What encouraging story or anecdote do you tell your students about your journey with contemporary architecture?

The real strength of architectural education, especially in professional programs, is the development of a well-rounded and generalist knowledge base. Architecture is one of the few disciplines where real and thorough understandings of intense multi-scalar relations are developed and cultivated. Architects are thoughtful from the beginning and are extremely good at defining and distilling the parameters of a particular problem into a clear and manageable hierarchy. Architecture education is as much about learning how to synthesize knowledge as it is about accumulating knowledge. With that in mind, I tell my students this story at the end of their education: I was very fortunate to be offered a position working for one of the top architects in the world after completing my undergraduate education. Of course I was feeling pretty good about myself and this was the validation of all I had learned.

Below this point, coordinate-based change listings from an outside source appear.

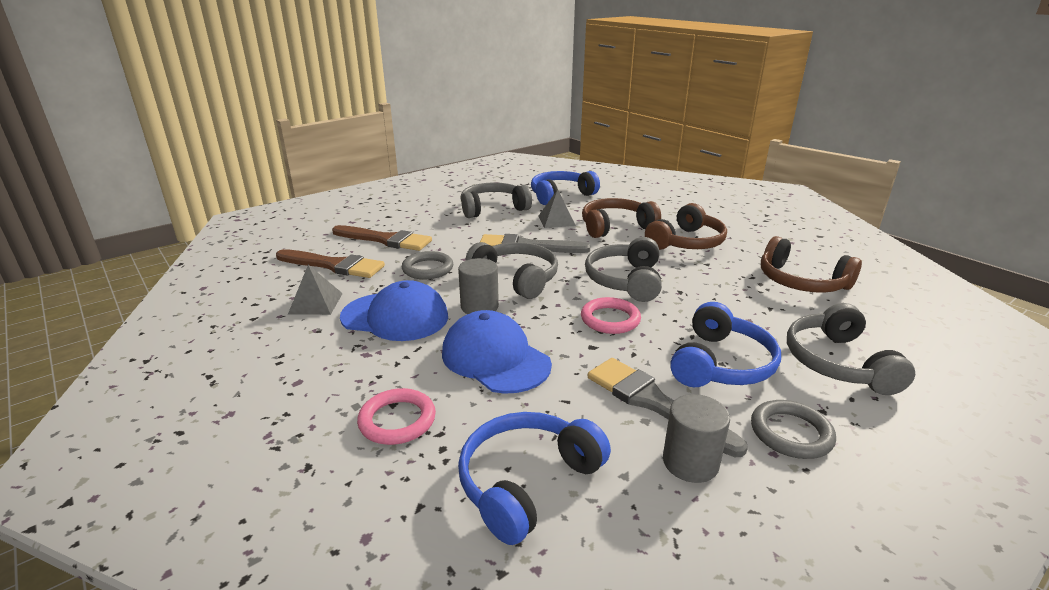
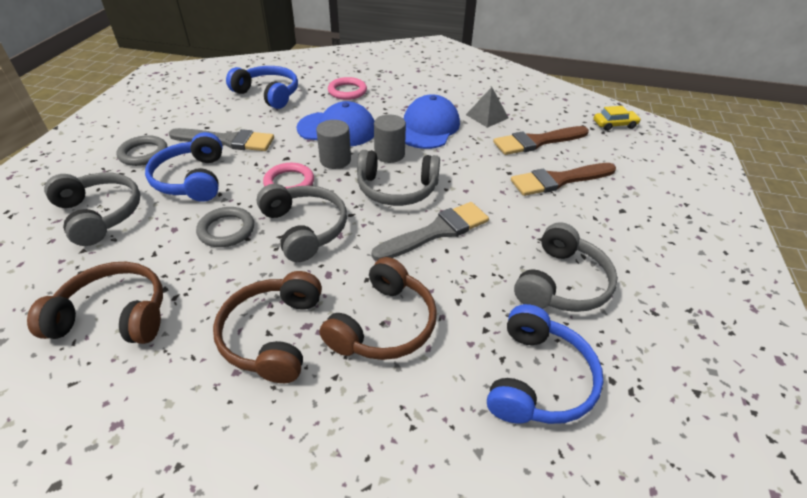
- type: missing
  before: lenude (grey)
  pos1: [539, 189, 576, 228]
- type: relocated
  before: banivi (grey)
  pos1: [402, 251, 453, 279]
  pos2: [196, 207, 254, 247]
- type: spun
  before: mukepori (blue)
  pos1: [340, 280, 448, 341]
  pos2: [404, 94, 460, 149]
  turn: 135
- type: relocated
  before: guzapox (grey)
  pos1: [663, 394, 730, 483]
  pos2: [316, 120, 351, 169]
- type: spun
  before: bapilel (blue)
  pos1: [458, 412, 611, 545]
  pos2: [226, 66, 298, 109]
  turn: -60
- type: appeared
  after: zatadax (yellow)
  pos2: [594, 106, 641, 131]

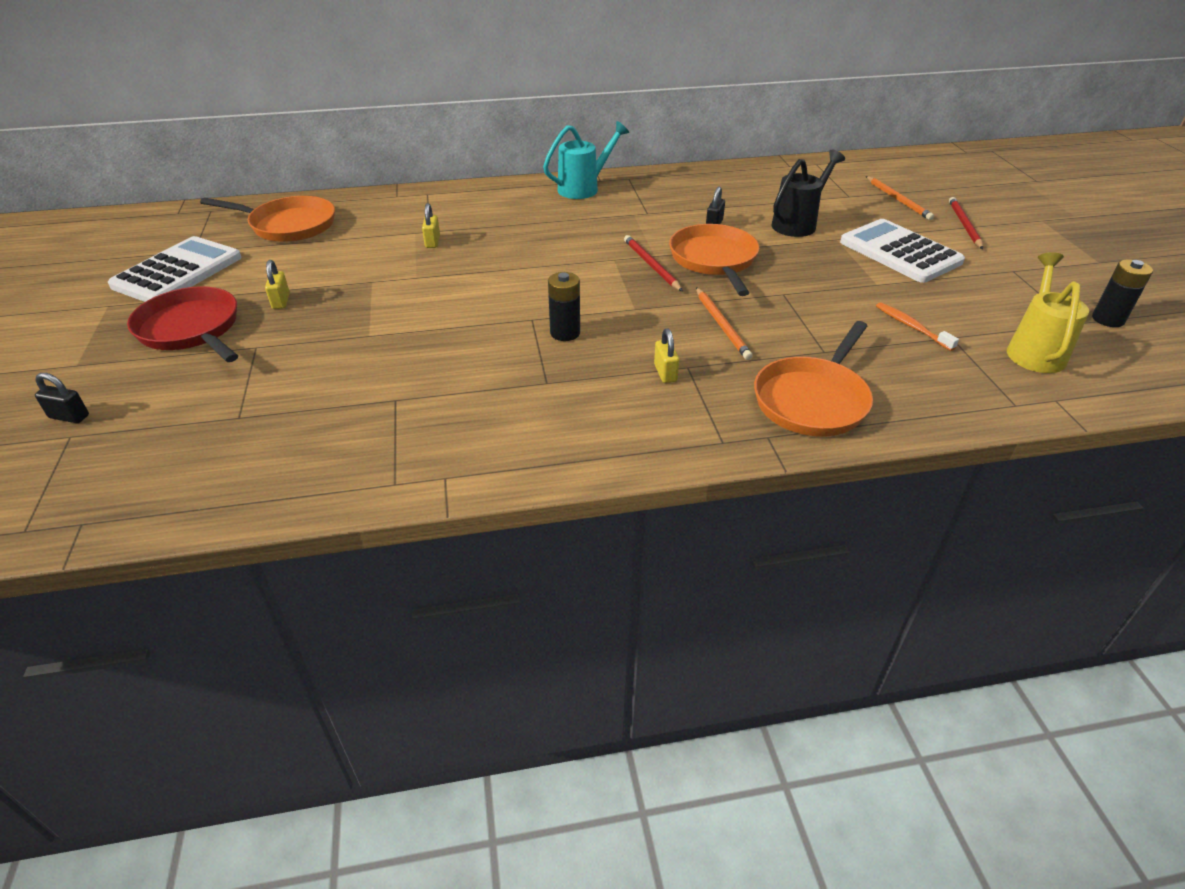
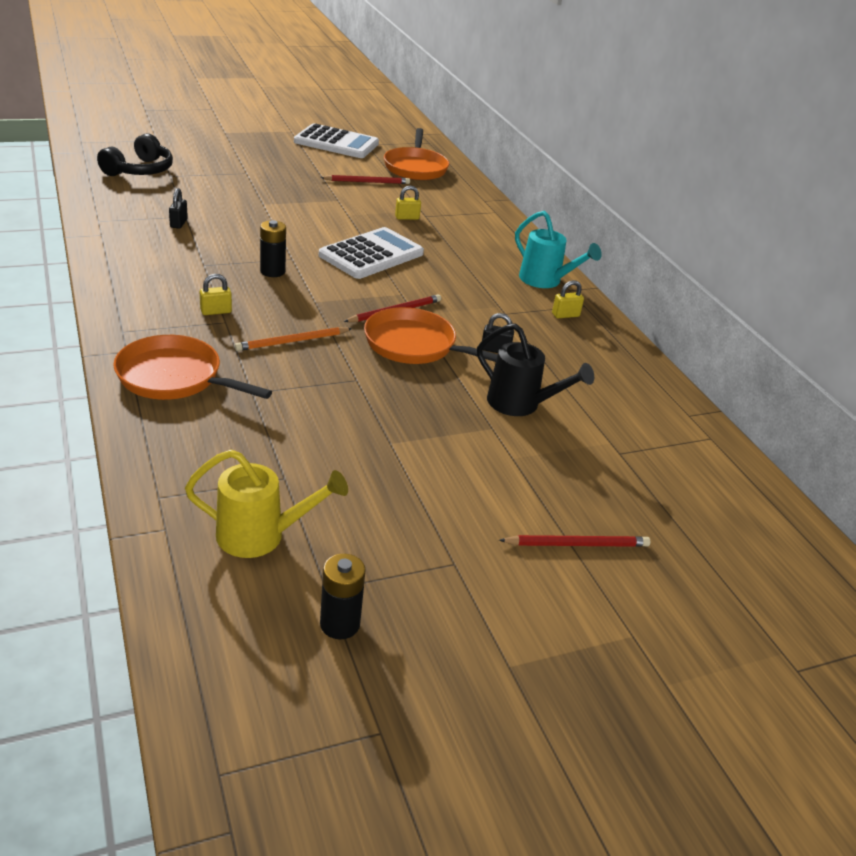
- type: missing
  before:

When I showed up to the office for my first day, the architect, Peter Eisenman, said to me, ‘you will never be a good architect until you realize you don’t know anything about architecture.’ I have to say I was a bit stunned by this, but at the time wrote it off as his way of putting me, the young guy, in my place. Now of course I have an interpretation that may be what he was after. The way I understand it now is that to be a good architect the things you know are not important to your project because every architectural project is different. Rather what is important is what you learn about each and every project–and more importantly–that you push yourself to discover something new each time you take on a project. In my mind, this is what differentiates architecture from most other technical disciplines; there are no right answers, just better ones. Of course, he could have just been putting me in my place.